The joint venture struggled to hold onto the four assets, located at 641 West Lake Street, 901 West Jackson Boulevard and 130 South Jefferson Street, after the pandemic hit.
Maryland-based Beltway, which specializes in buying distressed debt, bought the loan note from Truist last May, when the properties and their owners faced a murky path forward. The loan was labeled nonperforming at the time of its sale, meaning it likely traded for less than its face value.
It’s not uncommon for distressed debt buyers to file foreclosure actions shortly after acquiring a struggling loan.
When Truist put the $42 million debt on the market, R2 and Heitman hadn’t technically defaulted on the loan, but it was in cash management, people familiar with the offering said. That means its excess cash flow was being used to cover debt service costs.
In this case, Beltway tapped R2 as its partner in managing the assets. R2 CEO Matt Garrison declined to share how much the firm invested into the portfolio to maintain its stake or what terms dictated Heitman’s departure from the joint venture.
Representatives of Heitman did not respond to requests for comment.

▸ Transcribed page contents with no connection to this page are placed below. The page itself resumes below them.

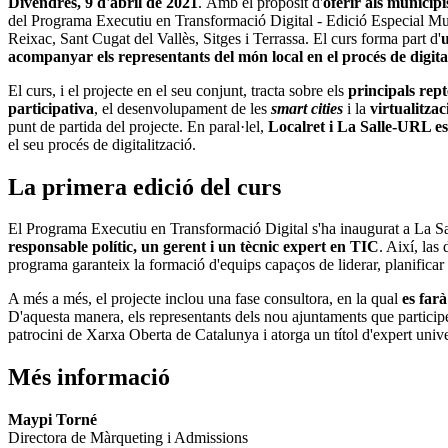
Divendres, 9 d'abril de 2021
. Amb el propòsit d'
oferir als municipi
del Programa Executiu en Transformació Digital - Edició Especial Mun
Reixac, Sant Cugat del Vallès, Sitges i Terrassa. El curs forma part d'
u
acompanyar els representants del món local en el procés de digita
El curs, i el projecte en el seu conjunt, tracta sobre els
principals rept
participativa
, el desenvolupament de les
smart cities
i la
virtualitzac
punt de partida del projecte. En paral·lel,
Localret i La Salle-URL e
el seu procés de digitalització.
La primera edició del curs
El Programa Executiu en Transformació Digital s'ha inaugurat a La S
responsable polític, un gerent i un tècnic expert en TIC
. Així, las
programa garanteix la formació d'equips capaços de liderar, planificar 
A més a més, el projecte inclou una fase consultora, en la qual
es far
D'aquesta manera, els representants dels nou ajuntaments que particip
patrocini de Xarxa Oberta de Catalunya i atorga un títol d'expert univ
Més informació
Maypi Torné
Directora de Màrqueting i Admissions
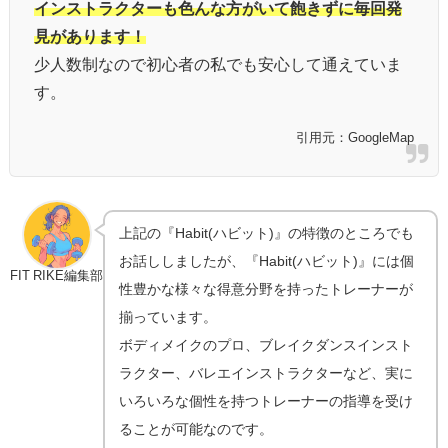
インストラクターも色んな方がいて飽きずに毎回発
見があります！
少人数制なので初心者の私でも安心して通えていま
す。
引用元：GoogleMap
上記の『Habit(ハビット)』の特徴のところでも
お話ししましたが、『Habit(ハビット)』には個
FIT RIKE編集部
性豊かな様々な得意分野を持ったトレーナーが
揃っています。
ボディメイクのプロ、ブレイクダンスインスト
ラクター、バレエインストラクターなど、実に
いろいろな個性を持つトレーナーの指導を受け
ることが可能なのです。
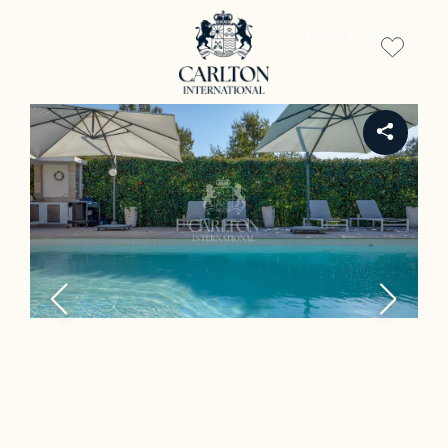
PT-PT
REF PIL-00187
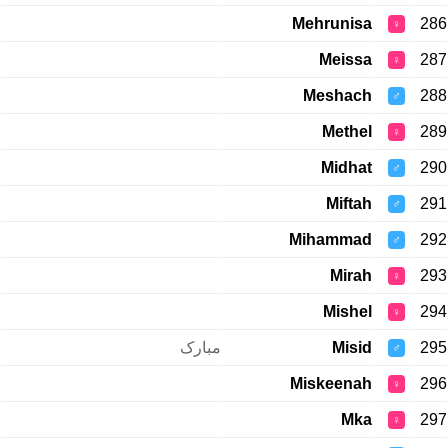
Mehrunisa
286
♀
Meissa
287
♀
Meshach
288
♂
Methel
289
♀
Midhat
290
♂
Miftah
291
♂
Mihammad
292
♂
Mirah
293
♀
Mishel
294
♀
مبارک
Misid
295
♂
Miskeenah
296
♀
Mka
297
♀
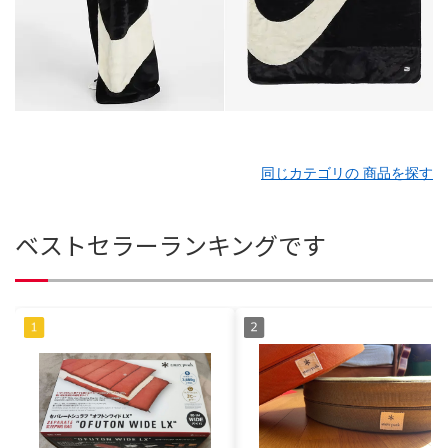
同じカテゴリの 商品を探す
ベストセラーランキングです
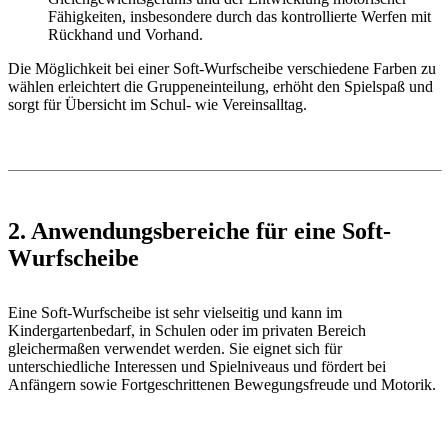
Fähigkeiten, insbesondere durch das kontrollierte Werfen mit
Rückhand und Vorhand.
Die Möglichkeit bei einer Soft-Wurfscheibe verschiedene Farben zu
wählen erleichtert die Gruppeneinteilung, erhöht den Spielspaß und
sorgt für Übersicht im Schul- wie Vereinsalltag.
2. Anwendungsbereiche für eine Soft-
Wurfscheibe
Eine Soft-Wurfscheibe ist sehr vielseitig und kann im
Kindergartenbedarf, in Schulen oder im privaten Bereich
gleichermaßen verwendet werden. Sie eignet sich für
unterschiedliche Interessen und Spielniveaus und fördert bei
Anfängern sowie Fortgeschrittenen Bewegungsfreude und Motorik.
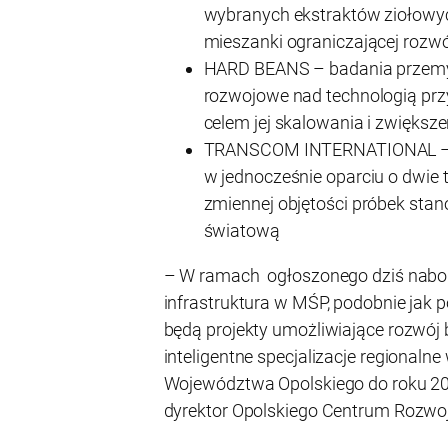
wybranych ekstraktów ziołowy
mieszanki ograniczającej rozwój
HARD BEANS – badania przemy
rozwojowe nad technologią przy
celem jej skalowania i zwiększe
TRANSCOM INTERNATIONAL – an
w jednocześnie oparciu o dwie 
zmiennej objętości próbek stan
światową
– W ramach ogłoszonego dziś naboru
infrastruktura w MŚP, podobnie jak 
będą projekty umożliwiające rozwój 
inteligentne specjalizacje regionalne
Województwa Opolskiego do roku 20
dyrektor Opolskiego Centrum Rozwo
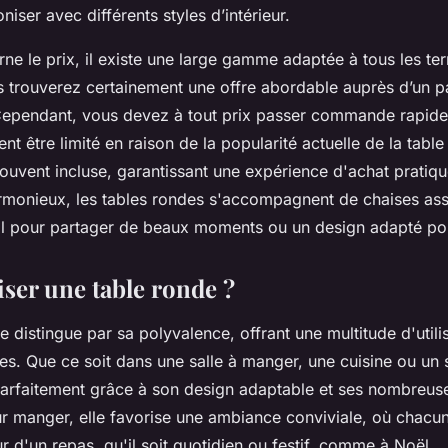
niser avec différents styles d’intérieur.
ne le prix, il existe une large gamme adaptée à tous les ter
s trouverez certainement une offre abordable auprès d’un p
Cependant, vous devez à tout prix passer commande rapide
nt être limité en raison de la popularité actuelle de la tabl
 souvent incluse, garantissant une expérience d'achat pratiqu
monieux, les tables rondes s'accompagnent de chaises asso
al pour partager de beaux moments ou un design adapté pour
iser une table ronde ?
e distingue par sa polyvalence, offrant une multitude d'utili
es. Que ce soit dans une salle à manger, une cuisine ou un 
 parfaitement grâce à son design adaptable et ses nombreus
ur manger, elle favorise une ambiance conviviale, où chacun
r d'un repas, qu'il soit quotidien ou festif, comme à Noël.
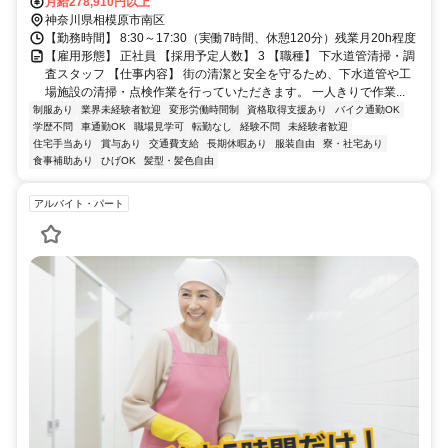
★マイカー通勤可（駐車場完備）
月給278,910円以上
神奈川県相模原市南区
【勤務時間】 8:30～17:30（実働7時間、休憩120分）残業月20h程度
【雇用形態】 正社員 【採用予定人数】 3 【職種】 下水道管清掃・調
査スタッフ 【仕事内容】 街の清潔と安全を守るため、下水道管や工
場施設の清掃・点検作業を行っていただきます。 一人きりで作業...
制服あり
業界未経験者歓迎
変形労働時間制
資格取得支援あり
バイク通勤OK
学歴不問
車通勤OK
職場見学可
転勤なし
経験不問
未経験者歓迎
住宅手当あり
賞与あり
交通費支給
長期休暇あり
服装自由
寮・社宅あり
食事補助あり
ひげOK
髪型・髪色自由
アルバイト・パート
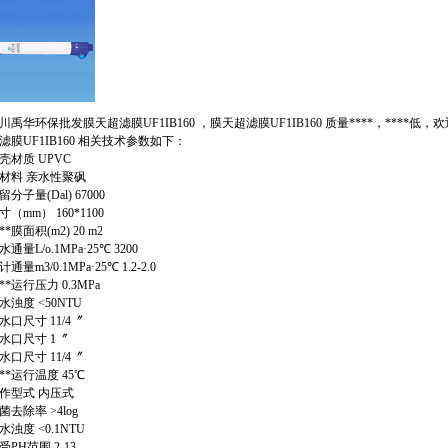
禹华环保批发膜天超滤膜UF1IB160 ，膜天超滤膜UF1IB160 质量****，****低，
滤膜UF1IB160 相关技术参数如下：
材质 UPVC
料 亲水性聚砜
子量(Dal) 67000
（mm） 160*1100
*膜面积(m2) 20 m2
量L/o.1MPa·25℃ 3200
量m3/0.1MPa·25℃ 1.2-2.0
**运行压力 0.3MPa
浊度 <50NTU
口尺寸 11/4〞
口尺寸 1〞
口尺寸 11/4〞
**运行温度 45℃
型式 内压式
去除率 >4log
浊度 <0.1NTU
PH范围 2-13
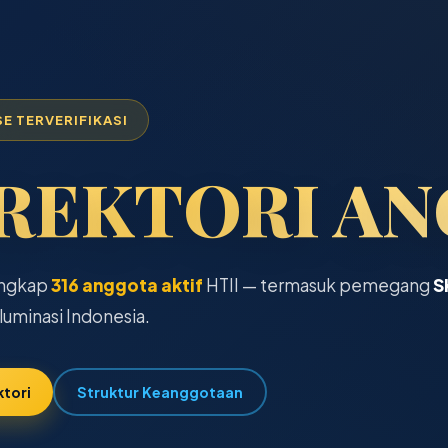
E TERVERIFIKASI
REKTORI AN
engkap
316 anggota aktif
HTII — termasuk pemegang
S
iluminasi Indonesia.
ktori
Struktur Keanggotaan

Garrison said R2 will be investing in “aggressive retention efforts for existing tenants,” and upgrades to common areas.
It was worth it for R2 to hang onto the assets because loft offices are often the type of buildings targeted for residential conversions, he said, meaning the number of competing properties could dwindle. Others aren’t in a position to fund the costs of competing for tenants.
“Many of the (loft office) owners are undercapitalized or lack a rationale to invest capital in new leases, because their properties are worth less than the debt,” Garrison said. “This makes the effective inventory even smaller. We think there will always be demand for well executed loft buildings in the West Loop, and supply and demand looks better today for the right buildings than it has in a long time.”
A few months before it bought the distressed note from Truist, Beltway also pounced on another struggling loan issued by Sun Life Assurance Company of Canada to the Feil Organization for a loft office building at 730 North Franklin Street. Beltway also partnered with R2 to take over that asset.
Now the firms co-own all five properties outright. Debt-free buildings have emerged as an appealing strategy for office investors seeking flexibility in making significant building upgrades and attracting tenants with competitive lease terms.
“Debt is just financial engineering. It isn’t required from this entry basis to generate great returns,” Garrison said. “One of the first questions tenant reps ask is about debt. Is the building in trouble, etc. Owning a property in all cash is the best answer to this question.”
Whether the new approach will kickstart a turnaround for the full portfolio remains to be seen.
The office at 901 West Jackson is 90 percent occupied but the offices at 641 West Lake and 130 South Jefferson are 50 percent occupied. Garrison said the firm is negotiating several leases across the properties.
“In the office business, it is hard to stay flat,” he said. “You are either growing or you are declining. The Chicago office market is really two markets today, with almost half of the buildings effectively offline.”